Why Use docker (example of Syncthing) This is the modern, preferred way to run multiple server applications.

  • Isolation: Syncthing (and all its files) lives inside a container. It cannot see or mess with any other service (like Jellyfin or your main OS). This is a huge security and stability win.

  • Easy Updates: To update Syncthing, you just tell Portainer to “re-pull” the new image and restart the container. It’s a 10-second, one-click process that doesn’t risk breaking other parts of your system.

  • Dependency Management: The container includes all the specific libraries Syncthing needs to run. You never have to worry about a system update (e.g., sudo apt upgrade) breaking Syncthing.

  • Portability & Consistency: Your docker-compose.yml file is a perfect, repeatable recipe. If you ever build a new server, you just re-use that file, and your service is back up in seconds, configured exactly the same way.

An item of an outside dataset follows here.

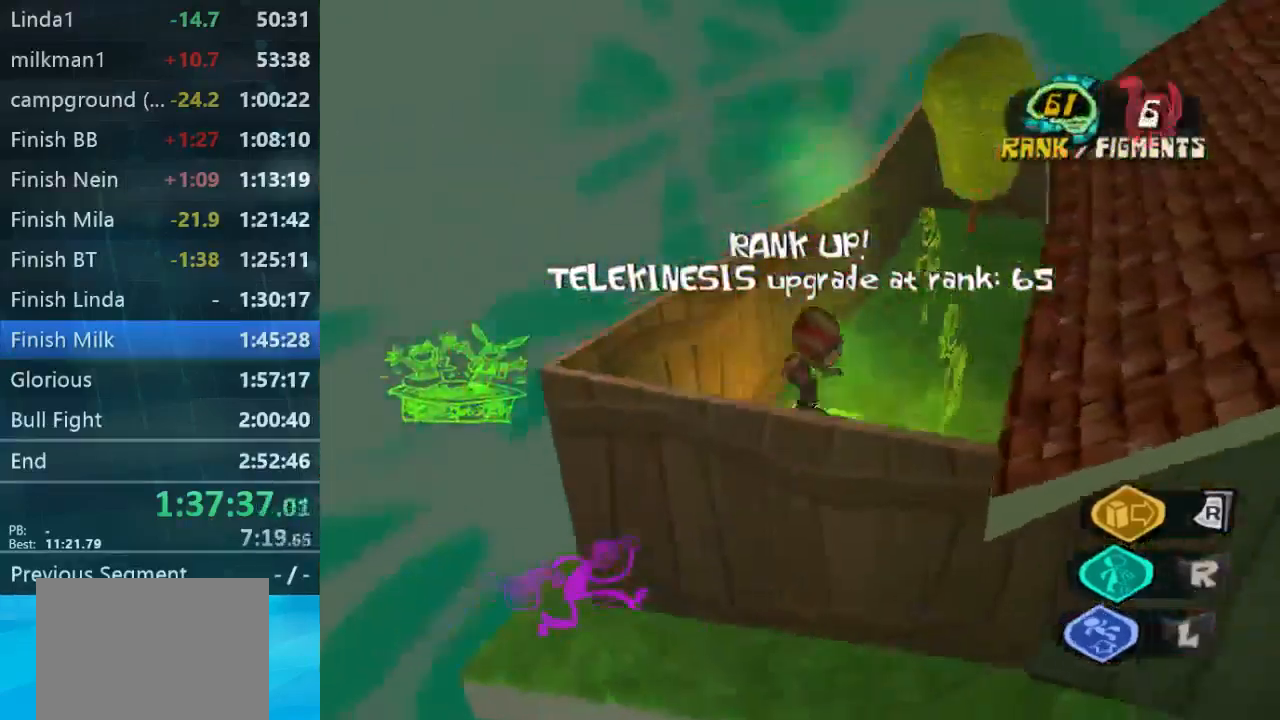
{"dt_ms": 500, "buttons": [], "left_stick": "left", "right_stick": "center", "button_events": []}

  • Clean Uninstalls: If you decide you don’t want Syncthing, you just stop and remove the stack in Portainer. It’s 100% gone, with no leftover config files or libraries on your server.

Why use native installs

  1. Simplicity
  2. Direct System Integration: The service integrates directly with the host OS. This can make some advanced networking or scripting slightly more straightforward, as you don’t have to “go through” the Docker container layer.
  3. No Docker Overhead: While Docker’s overhead is extremely minimal (it’s not a VM), a native install uses fractionally fewer resources as there’s no container “wrapper.” This performance difference is negligible on modern hardware.
  4. No Single Point of Failure: If your Docker service itself were to crash (very rare), it wouldn’t affect a natively installed services.